Your objective =>
Update the entries below so that every "guide post" reads "signpost", with nothing else altered. Omit the pictures from your version.

Source records section start

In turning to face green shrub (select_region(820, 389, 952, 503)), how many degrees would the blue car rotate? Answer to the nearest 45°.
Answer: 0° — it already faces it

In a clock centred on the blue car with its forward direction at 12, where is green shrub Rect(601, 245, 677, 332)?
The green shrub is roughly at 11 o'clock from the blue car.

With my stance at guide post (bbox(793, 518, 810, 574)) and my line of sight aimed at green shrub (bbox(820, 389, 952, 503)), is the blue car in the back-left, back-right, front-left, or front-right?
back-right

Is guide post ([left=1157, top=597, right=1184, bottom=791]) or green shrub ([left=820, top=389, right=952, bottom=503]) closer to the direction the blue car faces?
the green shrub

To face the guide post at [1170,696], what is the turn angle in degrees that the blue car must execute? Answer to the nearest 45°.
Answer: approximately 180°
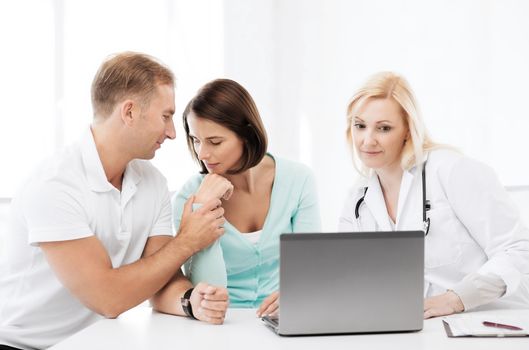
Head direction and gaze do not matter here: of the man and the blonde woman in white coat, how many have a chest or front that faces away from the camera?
0

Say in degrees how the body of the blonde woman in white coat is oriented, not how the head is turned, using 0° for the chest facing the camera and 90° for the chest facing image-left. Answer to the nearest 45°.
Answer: approximately 45°

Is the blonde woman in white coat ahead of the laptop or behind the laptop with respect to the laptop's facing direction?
ahead

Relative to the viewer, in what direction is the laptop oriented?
away from the camera

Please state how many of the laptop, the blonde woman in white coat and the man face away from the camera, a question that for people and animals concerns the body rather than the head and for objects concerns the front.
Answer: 1

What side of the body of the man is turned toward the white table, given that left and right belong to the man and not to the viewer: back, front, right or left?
front

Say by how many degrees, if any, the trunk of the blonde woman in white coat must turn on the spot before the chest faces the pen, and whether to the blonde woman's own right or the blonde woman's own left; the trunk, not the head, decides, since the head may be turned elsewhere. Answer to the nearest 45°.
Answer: approximately 45° to the blonde woman's own left

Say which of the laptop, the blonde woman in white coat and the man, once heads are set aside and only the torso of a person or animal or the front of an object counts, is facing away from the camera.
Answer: the laptop

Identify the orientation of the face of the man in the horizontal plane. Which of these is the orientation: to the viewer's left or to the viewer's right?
to the viewer's right

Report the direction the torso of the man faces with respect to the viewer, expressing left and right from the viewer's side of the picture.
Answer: facing the viewer and to the right of the viewer
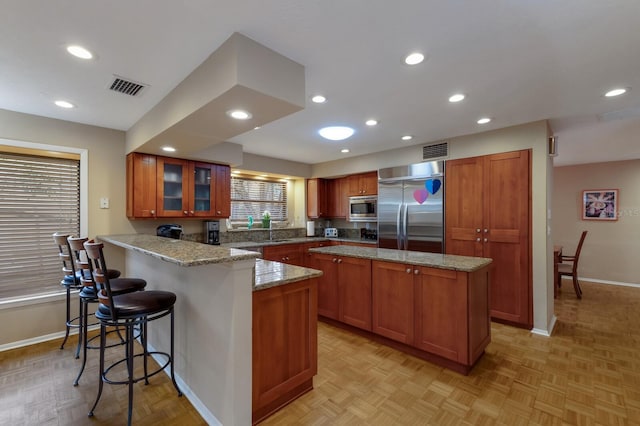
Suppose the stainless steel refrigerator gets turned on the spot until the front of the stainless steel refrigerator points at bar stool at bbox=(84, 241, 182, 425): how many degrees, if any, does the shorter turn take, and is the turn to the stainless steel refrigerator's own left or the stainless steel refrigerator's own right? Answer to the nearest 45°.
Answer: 0° — it already faces it

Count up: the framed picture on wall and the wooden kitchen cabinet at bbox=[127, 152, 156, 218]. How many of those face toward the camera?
2

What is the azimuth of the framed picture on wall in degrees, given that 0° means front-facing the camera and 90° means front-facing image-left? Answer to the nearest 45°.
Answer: approximately 0°

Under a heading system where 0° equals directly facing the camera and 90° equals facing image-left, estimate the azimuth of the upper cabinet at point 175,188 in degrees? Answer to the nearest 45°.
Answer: approximately 315°

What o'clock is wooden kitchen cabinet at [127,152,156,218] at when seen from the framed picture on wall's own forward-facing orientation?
The wooden kitchen cabinet is roughly at 1 o'clock from the framed picture on wall.

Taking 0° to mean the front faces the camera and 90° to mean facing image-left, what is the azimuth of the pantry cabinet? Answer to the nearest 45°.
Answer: approximately 45°

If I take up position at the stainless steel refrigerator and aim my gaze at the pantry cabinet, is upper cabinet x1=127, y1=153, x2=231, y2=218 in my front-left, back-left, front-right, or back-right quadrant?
back-right

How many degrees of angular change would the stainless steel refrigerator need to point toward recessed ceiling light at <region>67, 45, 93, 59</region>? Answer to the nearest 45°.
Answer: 0° — it already faces it

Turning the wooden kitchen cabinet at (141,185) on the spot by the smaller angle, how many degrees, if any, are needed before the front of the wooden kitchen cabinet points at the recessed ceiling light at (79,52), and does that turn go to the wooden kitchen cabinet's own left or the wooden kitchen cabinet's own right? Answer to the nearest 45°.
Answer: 0° — it already faces it
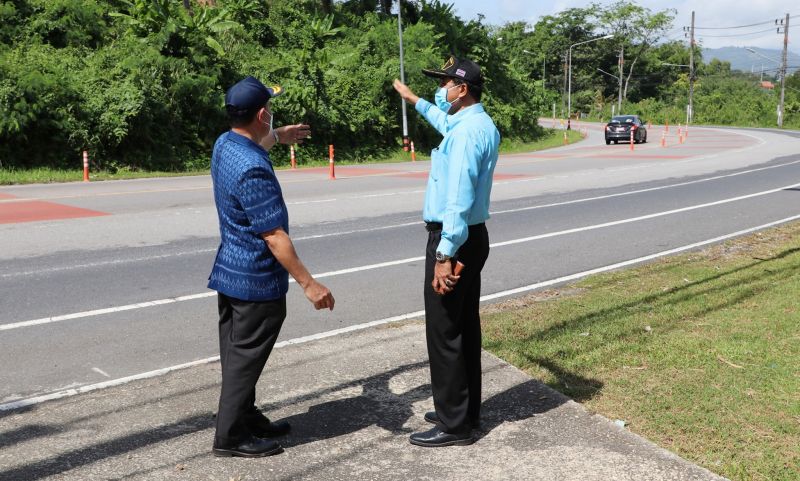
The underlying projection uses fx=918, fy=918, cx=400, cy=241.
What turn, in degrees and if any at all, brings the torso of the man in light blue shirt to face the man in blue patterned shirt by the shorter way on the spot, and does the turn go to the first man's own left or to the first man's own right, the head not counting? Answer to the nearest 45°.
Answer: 0° — they already face them

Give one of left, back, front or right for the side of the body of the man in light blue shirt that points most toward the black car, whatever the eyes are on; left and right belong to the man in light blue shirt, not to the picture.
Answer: right

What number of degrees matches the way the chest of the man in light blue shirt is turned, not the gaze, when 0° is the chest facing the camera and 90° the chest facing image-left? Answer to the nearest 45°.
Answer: approximately 90°

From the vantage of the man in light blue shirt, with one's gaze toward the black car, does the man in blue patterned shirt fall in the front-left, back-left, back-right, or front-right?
back-left

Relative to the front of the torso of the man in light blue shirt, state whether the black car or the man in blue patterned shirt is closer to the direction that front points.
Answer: the man in blue patterned shirt

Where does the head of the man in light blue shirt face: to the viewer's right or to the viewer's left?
to the viewer's left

Source records section end

Solution to the problem =>
In turning to face green shrub (select_region(820, 389, 952, 503)), how many degrees would the blue car rotate? Answer to the nearest 45°.
Answer: 0° — it already faces it

In a clock centred on the blue car with its forward direction at 12, where is green shrub Rect(601, 245, 677, 332)?
The green shrub is roughly at 11 o'clock from the blue car.

With my stance at signpost (bbox(793, 518, 810, 574)) and my line of sight aimed at green shrub (bbox(820, 389, 952, 503)), is the blue car in the back-left, back-right, front-left, or front-right?
back-right

Is signpost ([left=1157, top=597, right=1184, bottom=791]) or green shrub ([left=820, top=389, right=952, bottom=503]) closer to the direction the blue car faces?
the green shrub

To face the signpost at [1170,696], what is the turn angle in degrees that the blue car must execute? Answer to the nearest 45°.
Answer: approximately 180°
Head direction and gaze do not matter here: of the man and the blonde woman in white coat, how many have a chest or front that faces away from the camera?
0

Say in degrees how the body of the blonde woman in white coat is oriented, not how the head is turned, using 0° for the chest facing the camera and 90° for the chest facing image-left. Answer to the nearest 45°.
Answer: approximately 45°

Is the blonde woman in white coat ahead of the laptop or behind the laptop with respect to the laptop's facing direction?
ahead

Relative to the viewer, in what direction is the laptop oriented?
away from the camera

Please state how many of the laptop, the blonde woman in white coat and the man face away from the camera, a question that for people and animals concerns the body rather than the head and for objects concerns the front.
Answer: 1

What side of the body of the man is turned toward the white table, given that left and right belong to the man and not to the viewer: back, front, right or left?
front

Say by how many degrees, if any, the trunk of the blonde woman in white coat must turn on the spot before the chest faces the pen, and whether to the blonde woman's own right or the blonde woman's own left; the trunk, not the head, decides, since the head may be turned elsewhere. Answer to the nearest 45°.
Answer: approximately 45° to the blonde woman's own left

Say which of the laptop, the blonde woman in white coat and the man, once heads are set aside and only the torso of a person or animal or the front of an object counts, is facing away from the camera.
Answer: the laptop

Identify the orientation of the face of the man in the horizontal plane. Which of these is the orientation: to the viewer's left or to the viewer's right?
to the viewer's right

Report the direction the torso of the man faces with respect to the viewer, expressing left and right from the viewer's side of the picture.
Answer: facing the viewer and to the right of the viewer
Suppose the stainless steel refrigerator gets turned on the spot until the front of the stainless steel refrigerator points at bar stool at bbox=(84, 241, 182, 425): how many degrees, if any, does the shorter turn take, and is the turn to the stainless steel refrigerator's own left or the stainless steel refrigerator's own right? Answer to the nearest 45°.
Answer: 0° — it already faces it

Count up: the framed picture on wall and the wooden kitchen cabinet at bbox=[127, 152, 156, 218]. How many of those face toward the camera?
2

What is the azimuth of the framed picture on wall in degrees, given that 0° means front-facing the camera and 90° means front-facing image-left? Answer to the nearest 45°.
Answer: approximately 0°

Under a heading system where 0° equals directly facing the camera and 90° equals facing image-left, estimate the azimuth of the upper cabinet at point 175,188 in degrees? Answer to the nearest 45°.
Answer: approximately 315°

What o'clock is wooden kitchen cabinet at [127,152,156,218] at when seen from the framed picture on wall's own forward-facing orientation?
The wooden kitchen cabinet is roughly at 1 o'clock from the framed picture on wall.

Taking 0° to mean the front faces the camera and 90° to mean facing image-left, what is the azimuth of the pantry cabinet? Answer to the nearest 45°.
Answer: approximately 45°

If I take up position at the stainless steel refrigerator and aim my gaze at the pantry cabinet, is upper cabinet x1=127, y1=153, x2=231, y2=218 in my front-left, back-left, front-right, or back-right quadrant?
back-right

How many degrees of angular change would the stainless steel refrigerator need to point toward recessed ceiling light at <region>67, 45, 93, 59</region>? Answer to the nearest 45°.
Answer: 0° — it already faces it

Turning the wooden kitchen cabinet at (141,185) on the spot by the smaller angle, how many degrees, if any, are needed before the front of the wooden kitchen cabinet points at the recessed ceiling light at (79,52), and does that turn go to the wooden kitchen cabinet's own left or the wooden kitchen cabinet's own right? Answer to the nearest 45°.
Answer: 0° — it already faces it
The underlying projection uses fx=918, fy=918, cx=400, cy=241.
What turn, in degrees and if any at all, brings the torso of the man in light blue shirt to face the man in blue patterned shirt by the shorter way on the spot, and does the turn go to the first man's own left or to the first man's own right, the head not counting? Answer to the nearest 45°.
Answer: 0° — they already face them

Give one of left, back, front or right for the side of the body of the man in light blue shirt that points most toward the black car, whatever the eyes are on; left and right belong to the man in light blue shirt, not to the picture.
Answer: right

What number of degrees matches the way the chest of the man in light blue shirt is turned, not the gaze, when 0° is the chest facing the camera and 90° the chest facing image-left? Answer to the nearest 45°.
Answer: approximately 90°

From the vantage of the man in light blue shirt, with one's gaze toward the black car, does the man in blue patterned shirt fall in the front-left, back-left, back-right, or front-right?
back-left

Relative to the front of the torso of the man in light blue shirt, state whether the black car or the man in blue patterned shirt is closer to the direction that front points.
Answer: the man in blue patterned shirt

Where does the head of the man in light blue shirt face: to the viewer's right or to the viewer's left?
to the viewer's left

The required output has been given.